TO DO
From the material below, extract verbatim every line from the one containing "name author: (L.) Spreng." up to and including the one containing "catalogue / barcode: US 2231403".

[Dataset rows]
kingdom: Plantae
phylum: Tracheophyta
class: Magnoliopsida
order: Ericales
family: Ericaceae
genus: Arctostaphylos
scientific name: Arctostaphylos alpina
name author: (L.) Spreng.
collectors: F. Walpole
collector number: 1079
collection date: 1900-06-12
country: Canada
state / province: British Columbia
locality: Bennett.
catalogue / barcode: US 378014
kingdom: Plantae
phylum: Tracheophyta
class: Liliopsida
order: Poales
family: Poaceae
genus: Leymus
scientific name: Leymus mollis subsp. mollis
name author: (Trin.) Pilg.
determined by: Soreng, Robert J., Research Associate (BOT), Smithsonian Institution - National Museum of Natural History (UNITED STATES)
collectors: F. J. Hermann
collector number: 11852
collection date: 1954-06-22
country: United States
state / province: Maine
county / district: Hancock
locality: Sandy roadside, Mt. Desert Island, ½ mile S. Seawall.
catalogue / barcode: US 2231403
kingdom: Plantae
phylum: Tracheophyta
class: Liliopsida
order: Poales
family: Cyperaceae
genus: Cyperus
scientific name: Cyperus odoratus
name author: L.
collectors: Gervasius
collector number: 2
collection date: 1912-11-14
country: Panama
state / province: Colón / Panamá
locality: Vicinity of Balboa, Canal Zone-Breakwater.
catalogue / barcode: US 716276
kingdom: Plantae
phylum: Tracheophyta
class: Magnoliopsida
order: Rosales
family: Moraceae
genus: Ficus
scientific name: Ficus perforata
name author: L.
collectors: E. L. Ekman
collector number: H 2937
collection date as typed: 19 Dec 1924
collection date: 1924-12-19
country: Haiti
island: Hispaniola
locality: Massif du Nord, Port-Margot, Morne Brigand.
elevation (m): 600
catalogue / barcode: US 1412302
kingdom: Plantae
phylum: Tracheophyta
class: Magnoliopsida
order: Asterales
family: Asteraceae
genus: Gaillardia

SOLUTION FOR THIS TASK
name author: (L.) Spreng.
collectors: F. Walpole
collector number: 1079
collection date: 1900-06-12
country: Canada
state / province: British Columbia
locality: Bennett.
catalogue / barcode: US 378014
kingdom: Plantae
phylum: Tracheophyta
class: Liliopsida
order: Poales
family: Poaceae
genus: Leymus
scientific name: Leymus mollis subsp. mollis
name author: (Trin.) Pilg.
determined by: Soreng, Robert J., Research Associate (BOT), Smithsonian Institution - National Museum of Natural History (UNITED STATES)
collectors: F. J. Hermann
collector number: 11852
collection date: 1954-06-22
country: United States
state / province: Maine
county / district: Hancock
locality: Sandy roadside, Mt. Desert Island, ½ mile S. Seawall.
catalogue / barcode: US 2231403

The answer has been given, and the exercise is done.